What is expected: All of the data below should be returned exactly.

Data shown:
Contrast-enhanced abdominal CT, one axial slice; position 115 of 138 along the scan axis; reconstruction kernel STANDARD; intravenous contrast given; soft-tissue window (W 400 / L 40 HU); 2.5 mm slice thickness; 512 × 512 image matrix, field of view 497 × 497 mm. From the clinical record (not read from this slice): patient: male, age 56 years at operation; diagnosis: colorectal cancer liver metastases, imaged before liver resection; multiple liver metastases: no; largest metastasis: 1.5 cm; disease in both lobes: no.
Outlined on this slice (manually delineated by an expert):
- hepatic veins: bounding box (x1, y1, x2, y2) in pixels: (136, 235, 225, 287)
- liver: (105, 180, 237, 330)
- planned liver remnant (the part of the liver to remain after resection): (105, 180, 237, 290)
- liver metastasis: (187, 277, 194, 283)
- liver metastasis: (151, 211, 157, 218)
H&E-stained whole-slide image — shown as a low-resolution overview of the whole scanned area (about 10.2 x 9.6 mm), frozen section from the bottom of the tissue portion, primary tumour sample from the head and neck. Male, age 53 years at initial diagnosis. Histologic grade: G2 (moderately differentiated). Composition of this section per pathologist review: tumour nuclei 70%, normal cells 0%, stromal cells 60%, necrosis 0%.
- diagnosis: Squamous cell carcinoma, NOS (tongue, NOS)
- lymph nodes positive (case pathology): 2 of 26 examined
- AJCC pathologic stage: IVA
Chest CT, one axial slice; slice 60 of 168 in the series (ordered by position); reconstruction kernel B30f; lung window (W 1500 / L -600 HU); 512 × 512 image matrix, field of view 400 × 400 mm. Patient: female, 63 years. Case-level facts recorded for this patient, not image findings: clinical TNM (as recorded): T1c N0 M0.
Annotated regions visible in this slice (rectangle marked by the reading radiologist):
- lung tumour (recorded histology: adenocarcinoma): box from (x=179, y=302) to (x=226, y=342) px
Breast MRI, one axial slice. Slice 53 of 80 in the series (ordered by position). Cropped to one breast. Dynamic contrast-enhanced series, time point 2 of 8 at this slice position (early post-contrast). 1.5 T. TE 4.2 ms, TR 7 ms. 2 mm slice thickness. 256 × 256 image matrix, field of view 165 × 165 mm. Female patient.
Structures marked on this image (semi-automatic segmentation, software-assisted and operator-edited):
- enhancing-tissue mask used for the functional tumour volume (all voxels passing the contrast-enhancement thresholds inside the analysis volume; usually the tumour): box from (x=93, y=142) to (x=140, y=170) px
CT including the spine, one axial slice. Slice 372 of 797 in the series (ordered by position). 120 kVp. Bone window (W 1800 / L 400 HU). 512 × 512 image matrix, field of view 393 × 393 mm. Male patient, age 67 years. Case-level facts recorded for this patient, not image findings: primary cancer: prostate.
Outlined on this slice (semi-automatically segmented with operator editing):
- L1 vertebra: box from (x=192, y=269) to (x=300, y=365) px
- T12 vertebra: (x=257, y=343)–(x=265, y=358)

Result for this task:
Contrast-enhanced abdominal CT, one axial slice; position 115 of 138 along the scan axis; reconstruction kernel STANDARD; intravenous contrast given; soft-tissue window (W 400 / L 40 HU); 2.5 mm slice thickness; 512 × 512 image matrix, field of view 497 × 497 mm. From the clinical record (not read from this slice): patient: male, age 56 years at operation; diagnosis: colorectal cancer liver metastases, imaged before liver resection; multiple liver metastases: no; largest metastasis: 1.5 cm; disease in both lobes: no.
Outlined on this slice (manually delineated by an expert):
- hepatic veins: bounding box (x1, y1, x2, y2) in pixels: (136, 235, 225, 287)
- liver: (105, 180, 237, 330)
- planned liver remnant (the part of the liver to remain after resection): (105, 180, 237, 290)
- liver metastasis: (187, 277, 194, 283)
- liver metastasis: (151, 211, 157, 218)
H&E-stained whole-slide image — shown as a low-resolution overview of the whole scanned area (about 10.2 x 9.6 mm), frozen section from the bottom of the tissue portion, primary tumour sample from the head and neck. Male, age 53 years at initial diagnosis. Histologic grade: G2 (moderately differentiated). Composition of this section per pathologist review: tumour nuclei 70%, normal cells 0%, stromal cells 60%, necrosis 0%.
- diagnosis: Squamous cell carcinoma, NOS (tongue, NOS)
- lymph nodes positive (case pathology): 2 of 26 examined
- AJCC pathologic stage: IVA
Chest CT, one axial slice; slice 60 of 168 in the series (ordered by position); reconstruction kernel B30f; lung window (W 1500 / L -600 HU); 512 × 512 image matrix, field of view 400 × 400 mm. Patient: female, 63 years. Case-level facts recorded for this patient, not image findings: clinical TNM (as recorded): T1c N0 M0.
Annotated regions visible in this slice (rectangle marked by the reading radiologist):
- lung tumour (recorded histology: adenocarcinoma): box from (x=179, y=302) to (x=226, y=342) px
Breast MRI, one axial slice. Slice 53 of 80 in the series (ordered by position). Cropped to one breast. Dynamic contrast-enhanced series, time point 2 of 8 at this slice position (early post-contrast). 1.5 T. TE 4.2 ms, TR 7 ms. 2 mm slice thickness. 256 × 256 image matrix, field of view 165 × 165 mm. Female patient.
Structures marked on this image (semi-automatic segmentation, software-assisted and operator-edited):
- enhancing-tissue mask used for the functional tumour volume (all voxels passing the contrast-enhancement thresholds inside the analysis volume; usually the tumour): box from (x=93, y=142) to (x=140, y=170) px
CT including the spine, one axial slice. Slice 372 of 797 in the series (ordered by position). 120 kVp. Bone window (W 1800 / L 400 HU). 512 × 512 image matrix, field of view 393 × 393 mm. Male patient, age 67 years. Case-level facts recorded for this patient, not image findings: primary cancer: prostate.
Outlined on this slice (semi-automatically segmented with operator editing):
- L1 vertebra: box from (x=192, y=269) to (x=300, y=365) px
- T12 vertebra: (x=257, y=343)–(x=265, y=358)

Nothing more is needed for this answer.